Desde el punto de vista fisiológico, el problema se relaciona con la reducción de la frecuencia de parpadeo durante el trabajo frente a pantallas, lo que favorece la evaporación de la lágrima y la aparición del síndrome del ojo seco. Además, factores ambientales como iluminación inadecuada, reflejos en la pantalla o mala calidad del aire interior pueden agravar los síntomas.

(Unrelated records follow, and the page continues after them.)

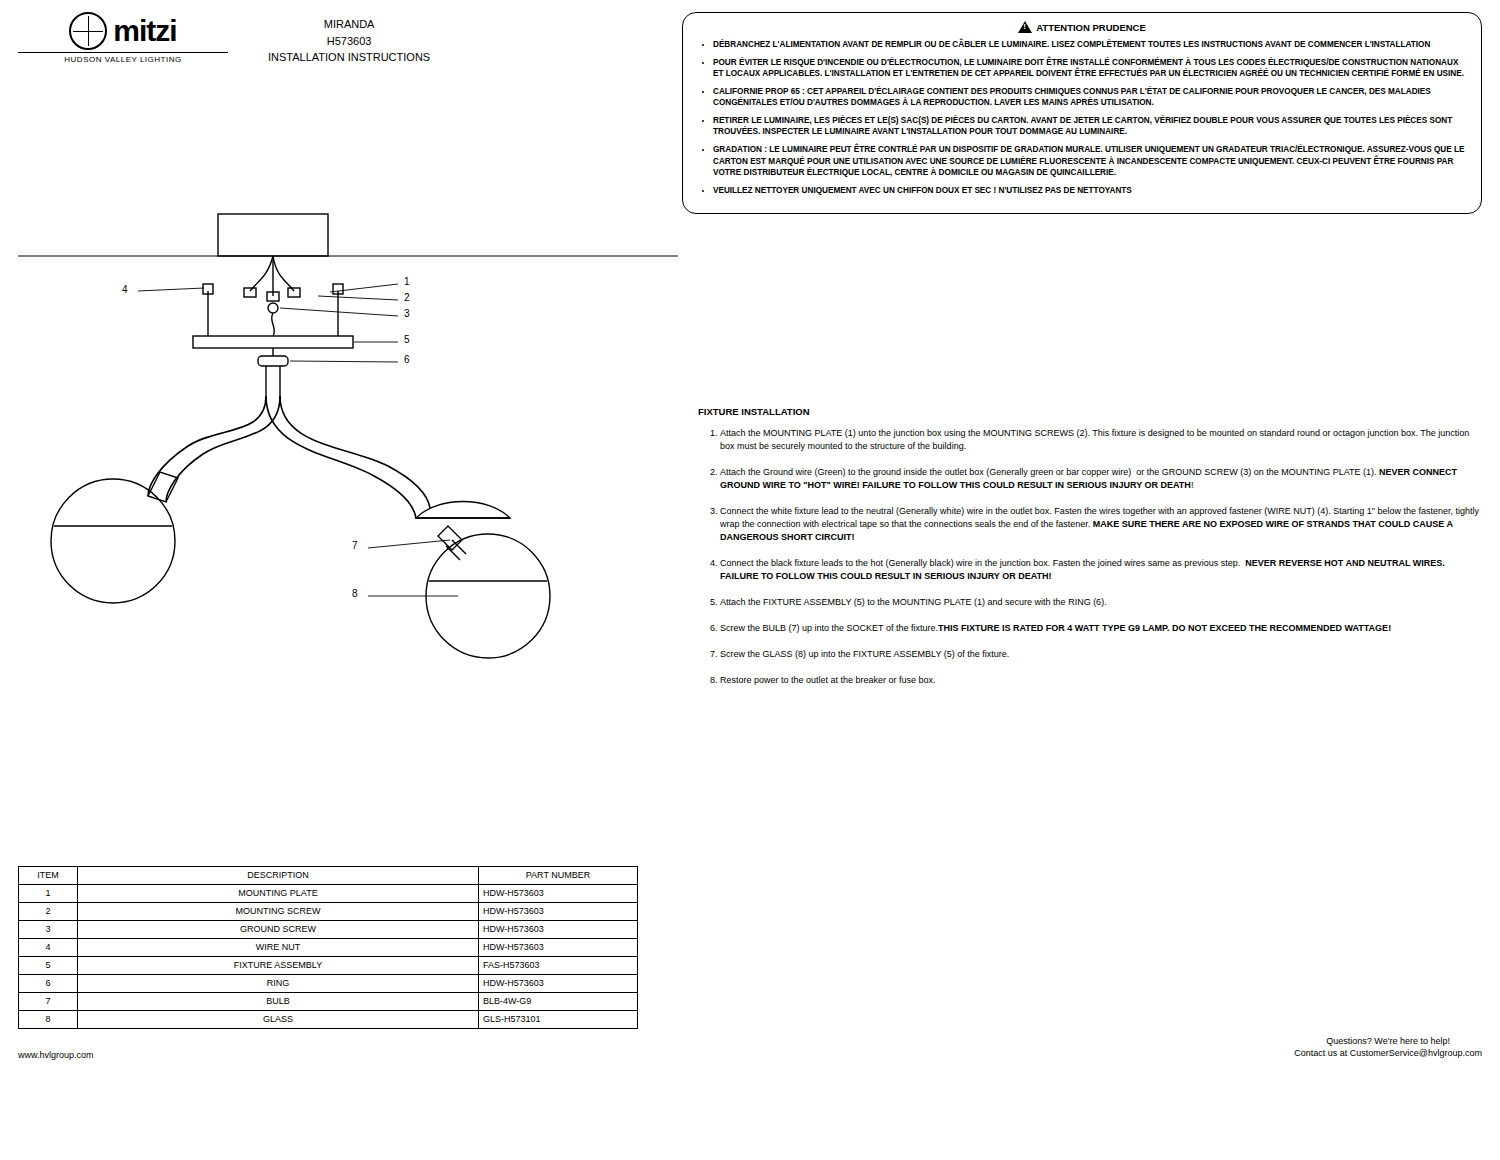ATTENTION PRUDENCE
DÉBRANCHEZ L'ALIMENTATION AVANT DE REMPLIR OU DE CÂBLER LE LUMINAIRE. LISEZ COMPLÈTEMENT TOUTES LES INSTRUCTIONS AVANT DE COMMENCER L'INSTALLATION
POUR ÉVITER LE RISQUE D'INCENDIE OU D'ÉLECTROCUTION, LE LUMINAIRE DOIT ÊTRE INSTALLÉ CONFORMÉMENT À TOUS LES CODES ÉLECTRIQUES/DE CONSTRUCTION NATIONAUX ET LOCAUX APPLICABLES. L'INSTALLATION ET L'ENTRETIEN DE CET APPAREIL DOIVENT ÊTRE EFFECTUÉS PAR UN ÉLECTRICIEN AGRÉÉ OU UN TECHNICIEN CERTIFIÉ FORMÉ EN USINE.
CALIFORNIE PROP 65 : CET APPAREIL D'ÉCLAIRAGE CONTIENT DES PRODUITS CHIMIQUES CONNUS PAR L'ÉTAT DE CALIFORNIE POUR PROVOQUER LE CANCER, DES MALADIES CONGÉNITALES ET/OU D'AUTRES DOMMAGES À LA REPRODUCTION. LAVER LES MAINS APRÈS UTILISATION.
RETIRER LE LUMINAIRE, LES PIÈCES ET LE(S) SAC(S) DE PIÈCES DU CARTON. AVANT DE JETER LE CARTON, VÉRIFIEZ DOUBLE POUR VOUS ASSURER QUE TOUTES LES PIÈCES SONT TROUVÉES. INSPECTER LE LUMINAIRE AVANT L'INSTALLATION POUR TOUT DOMMAGE AU LUMINAIRE.
GRADATION : LE LUMINAIRE PEUT ÊTRE CONTRLÉ PAR UN DISPOSITIF DE GRADATION MURALE. UTILISER UNIQUEMENT UN GRADATEUR TRIAC/ÉLECTRONIQUE. ASSUREZ-VOUS QUE LE CARTON EST MARQUÉ POUR UNE UTILISATION AVEC UNE SOURCE DE LUMIÈRE FLUORESCENTE À INCANDESCENTE COMPACTE UNIQUEMENT. CEUX-CI PEUVENT ÊTRE FOURNIS PAR VOTRE DISTRIBUTEUR ÉLECTRIQUE LOCAL, CENTRE À DOMICILE OU MAGASIN DE QUINCAILLERIE.
VEUILLEZ NETTOYER UNIQUEMENT AVEC UN CHIFFON DOUX ET SEC ! N'UTILISEZ PAS DE NETTOYANTS
mitzi
HUDSON VALLEY LIGHTING
MIRANDA
H573603
INSTALLATION INSTRUCTIONS
4 1 2 3 5 6 7 8
| ITEM | DESCRIPTION | PART NUMBER |
| --- | --- | --- |
| 1 | MOUNTING PLATE | HDW-H573603 |
| 2 | MOUNTING SCREW | HDW-H573603 |
| 3 | GROUND SCREW | HDW-H573603 |
| 4 | WIRE NUT | HDW-H573603 |
| 5 | FIXTURE ASSEMBLY | FAS-H573603 |
| 6 | RING | HDW-H573603 |
| 7 | BULB | BLB-4W-G9 |
| 8 | GLASS | GLS-H573101 |
FIXTURE INSTALLATION
Attach the MOUNTING PLATE (1) unto the junction box using the MOUNTING SCREWS (2). This fixture is designed to be mounted on standard round or octagon junction box. The junction box must be securely mounted to the structure of the building.
Attach the Ground wire (Green) to the ground inside the outlet box (Generally green or bar copper wire) or the GROUND SCREW (3) on the MOUNTING PLATE (1). NEVER CONNECT GROUND WIRE TO "HOT" WIRE! FAILURE TO FOLLOW THIS COULD RESULT IN SERIOUS INJURY OR DEATH!
Connect the white fixture lead to the neutral (Generally white) wire in the outlet box. Fasten the wires together with an approved fastener (WIRE NUT) (4). Starting 1" below the fastener, tightly wrap the connection with electrical tape so that the connections seals the end of the fastener. MAKE SURE THERE ARE NO EXPOSED WIRE OF STRANDS THAT COULD CAUSE A DANGEROUS SHORT CIRCUIT!
Connect the black fixture leads to the hot (Generally black) wire in the junction box. Fasten the joined wires same as previous step. NEVER REVERSE HOT AND NEUTRAL WIRES. FAILURE TO FOLLOW THIS COULD RESULT IN SERIOUS INJURY OR DEATH!
Attach the FIXTURE ASSEMBLY (5) to the MOUNTING PLATE (1) and secure with the RING (6).
Screw the BULB (7) up into the SOCKET of the fixture.THIS FIXTURE IS RATED FOR 4 WATT TYPE G9 LAMP. DO NOT EXCEED THE RECOMMENDED WATTAGE!
Screw the GLASS (8) up into the FIXTURE ASSEMBLY (5) of the fixture.
Restore power to the outlet at the breaker or fuse box.
www.hvlgroup.com
Questions? We're here to help!
Contact us at CustomerService@hvlgroup.com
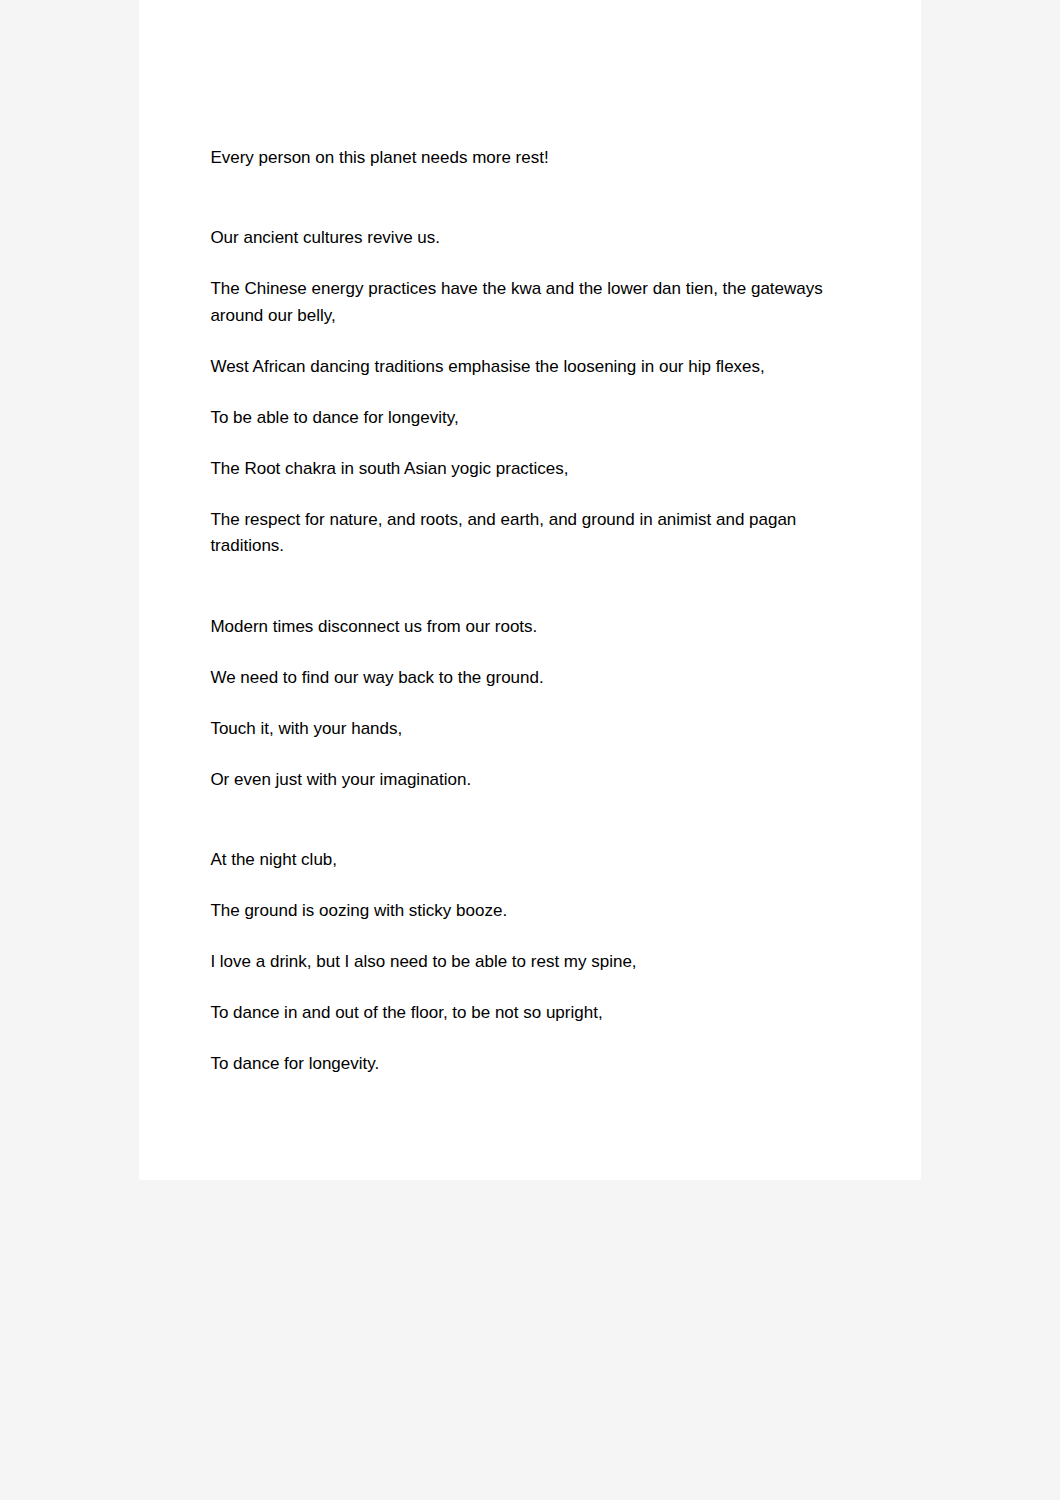Every person on this planet needs more rest!
Our ancient cultures revive us.
The Chinese energy practices have the kwa and the lower dan tien, the gateways around our belly,
West African dancing traditions emphasise the loosening in our hip flexes,
To be able to dance for longevity,
The Root chakra in south Asian yogic practices,
The respect for nature, and roots, and earth, and ground in animist and pagan traditions.
Modern times disconnect us from our roots.
We need to find our way back to the ground.
Touch it, with your hands,
Or even just with your imagination.
At the night club,
The ground is oozing with sticky booze.
I love a drink, but I also need to be able to rest my spine,
To dance in and out of the floor, to be not so upright,
To dance for longevity.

La evidencia técnica indica que el uso prolongado de pantallas puede provocar síntomas como sequedad ocular, visión borrosa, cefaleas y molestias cervicales asociadas a la fatiga visual.
Trastornos musculoesqueléticos asociados a PVD
Los trastornos musculoesqueléticos de origen laboral constituyen el principal problema ergonómico asociado al trabajo con pantallas. Estos trastornos afectan a músculos, tendones, ligamentos, articulaciones y nervios, siendo el resultado de posturas mantenidas, movimientos repetitivos y cargas estáticas prolongadas.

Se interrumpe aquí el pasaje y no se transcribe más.